For daughter of Black trailblazer it was ‘a passion project’
The Big Ten Network (BTN) next week looks back at the “Underground Railroad of college football.” A 2018 film about the first fully-integrated college football team in America, “Through the Banks of the Red Cedar,” makes its national television premiere on BTN November 10, 7 pm CST.
Since it premiered at the Detroit Free Press Film Festival, local filmmaker Maya Washington’s film has made its rounds at colleges, universities and community groups around the country. The MSR attended a 2018 screening at the Capri on West Broadway.
Her film, which Maya calls “a passion project” that took nearly a decade to complete from start to finish, features her Texas-born father, Gene Washington. “I got excited when I learned about his history,” the daughter said after the screening.
Washington was recruited by then-Michigan State football coach Duffy Daugherty along with other Black players such as Bubba Smith, George Webster and Clinton Jones. They later formed the nucleus for the winning Spartans teams of 1965 and 1966 at the peak of the Civil Rights Movement.
Michigan State wasn’t the only Big Ten school that recruited Black players in the post-World War II years. Minnesota signed the likes of Sandy Stephens and Bobby Bell, two of the school’s all-time greats, among others, but Daugherty innovatively kept a pathway open from the Jim Crow South to mid-Michigan that was first created in the 1940s.
Asked last week during an MSR phone interview if the late Daugherty’s recruiting motives were more about integration or that he simply wanted to win football games, Maya said, “I think it was a combination of both.
“It didn’t hurt that [the Black players] were the fastest among the best Black men he could find,” she continued. “It gave [Daugherty] an advantage because other schools weren’t looking in the same place he was.”

“Red Banks” also shows the difficulties off the field that Gene Washington and his Black teammates still endured despite leaving the South, simply because of their skin color.

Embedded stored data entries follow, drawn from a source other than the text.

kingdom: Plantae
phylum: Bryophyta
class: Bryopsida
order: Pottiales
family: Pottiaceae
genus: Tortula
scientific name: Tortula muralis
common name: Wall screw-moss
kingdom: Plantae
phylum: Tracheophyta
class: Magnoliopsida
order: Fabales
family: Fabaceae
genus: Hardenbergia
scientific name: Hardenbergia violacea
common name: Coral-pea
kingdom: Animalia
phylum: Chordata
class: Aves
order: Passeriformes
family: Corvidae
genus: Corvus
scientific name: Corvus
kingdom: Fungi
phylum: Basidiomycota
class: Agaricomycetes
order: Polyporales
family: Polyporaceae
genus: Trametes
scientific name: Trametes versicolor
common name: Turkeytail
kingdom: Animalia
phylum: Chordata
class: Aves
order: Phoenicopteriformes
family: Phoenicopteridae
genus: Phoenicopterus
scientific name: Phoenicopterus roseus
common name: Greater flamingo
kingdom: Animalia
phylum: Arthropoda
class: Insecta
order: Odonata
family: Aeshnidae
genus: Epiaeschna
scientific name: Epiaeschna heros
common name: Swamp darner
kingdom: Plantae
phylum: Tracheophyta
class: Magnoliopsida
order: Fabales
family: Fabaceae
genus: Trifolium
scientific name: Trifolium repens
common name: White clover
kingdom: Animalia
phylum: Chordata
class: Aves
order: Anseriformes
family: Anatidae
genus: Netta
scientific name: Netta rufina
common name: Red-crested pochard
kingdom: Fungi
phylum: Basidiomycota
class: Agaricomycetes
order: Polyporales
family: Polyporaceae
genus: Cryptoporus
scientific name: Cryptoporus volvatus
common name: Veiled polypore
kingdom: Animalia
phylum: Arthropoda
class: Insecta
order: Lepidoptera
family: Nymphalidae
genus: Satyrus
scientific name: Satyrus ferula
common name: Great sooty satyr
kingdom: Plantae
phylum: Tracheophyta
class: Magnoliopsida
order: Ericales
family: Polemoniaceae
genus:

The country throughout the latter part of the 20th Century wrestled with change, and that struggle continues decades later in this year of deadly coronavirus, lockdowns, and racial unrest. This prompted Maya to point out that her film “is still relevant today.
“We are all trying to grapple with the same concerns, and how do we make sure that everyone has a fair shot in the world, and in this country to achieve their personal potential in athletics or in other fields,” she said.
She hopes that viewers after seeing “Red Cedar” next week will be inspired to seek out more about her father’s generation. “I do think there is an urgency for all of us to not only find ways to spend time with our elders…but to be able to watch the film that really is about family, about giving back and finding your heritage, and figuring out who you are through your elders. I think it is important for us as Black people because there is a lot my dad’s generation, the Baby Boomers, have to offer.
“There are so many stories. We really need to take the time and sit down with your aunties, your uncles, parents and grandparents and just ask them what you were doing in 1963,” Maya urged. “There are so many rich stories of contributions they have made, and they’ve done it outside of the limelight.”